I respect Chomsky for his tenacity, but philosophically, I have a hard time agreeing with him. It sounds odd to describe a 92-year-old man as “naive,” but that is the word that keeps coming up in my mind as I listen to him talk on this podcast.
In general, I feel his critical posture is analogous to a young person without children criticizing his parents. As long as he never assumes the role of a parent, he can continue to criticize other people’s parenting without ever becoming a target of criticism himself.
He should have left his job at MIT and practiced what he preaches in the real world by starting his own business. Chances are it would fail, as most businesses do.
Ezra Klein, being a business owner, made a salient point: advertising fails. In fact, in my career, I’ve seen many of my clients try advertising their business. The vast majority of them failed. I’m pretty sure Google is making most of their money from these failed advertisers. Chomsky should try advertising something to see how hard it is.
He often uses cigarette advertising as the prime example of how advertisers control the masses, but advertising always works very well at the beginning of a new medium. As consumers wise up, it stops working. For instance, the new trend now is for advertisers to use texting. Because texting has been free of ads for a long time, most of us assume that every message is important and pay close attention to it. Now that many advertisers are abusing this (in my experience, most of the spam texts are from nonprofits and political campaigns), we’ll stop paying attention to texts, and it will stop working. Chomsky cannot keep using cigarette ads from the golden age of advertising because it’s not golden anymore. It’s equivalent to saying Climate Change is a hoax because it’s really cold today. Advertisers wished they had the kind of power Chomsky thinks they have.

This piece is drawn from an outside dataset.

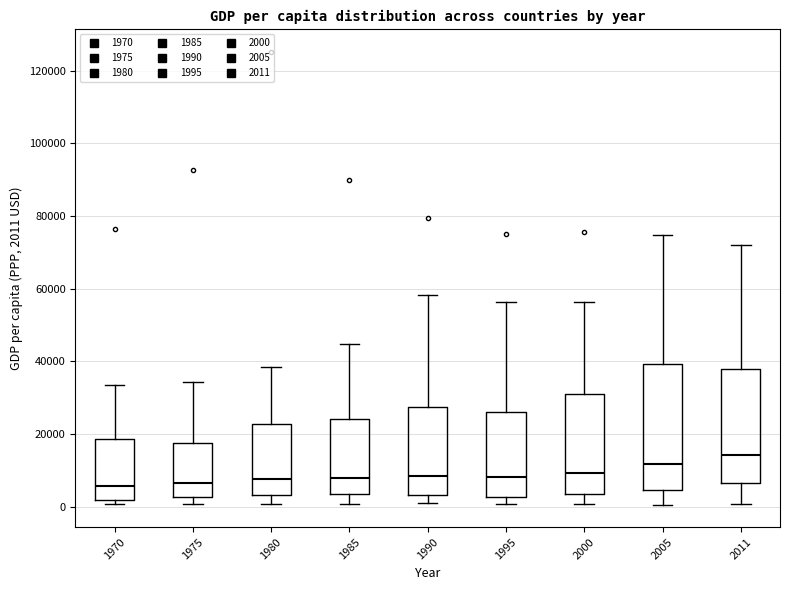

Which box is the tallest, from its lower edge to its upper edge?

2005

He also talks about having a job as an abomination, but he himself had a job at MIT most of his life. He rationalizes it by saying nobody at MIT is motivated by money, but there are many forms of capital. Money, financial capital, is just one of many. Not everyone is motivated by financial capital. Most academics are motivated by social and cultural capital. Which form of capital you prefer is personal; one form is not superior to the others. (See how Bill Gates is now buying social/cultural capital with his financial capital. They are convertible.) Chomsky claims that researchers at MIT are motivated by their desire to “solve problems.” If solving problems was the primary motive, they should stop crediting work in their papers. If they didn’t have to worry about crediting anyone’s work, they could “solve problems” that much faster. Everyone should be free to plagiarize anyone else’s work. Yet, in reality, failing to credit is the greatest sin in academia. Why? Because that is the only way they can get paid in social and cultural capital.
His greatest enemy is “power.” I can certainly understand his own preference for not having a “master” (although MIT’s management is his master), but why should it be any of our business to tell other people that they shouldn’t subordinate themselves to a master? He is always putting himself in a paternalistic position, the one who knows better than the masses know themselves. He infantilizes them.
I admire his work ethic and relentless pursuit of justice, but sadly, I think he is too unbalanced. That is, he is too theoretical. Politics and economics are not like mathematics; if you keep theorizing without testing and verifying it in the real world, you end up with theories that are too disconnected from reality.
It reminds me of Long-Term Capital Management, the hedge fund that lost 4.6 billion dollars in 1998 and had to be bailed out by the government, even though two Nobel prize-winning economists were working for them.
This distance between theories and reality is what comes across to me as naive. It’s the negative effect of overspecialization that Western academia enforces.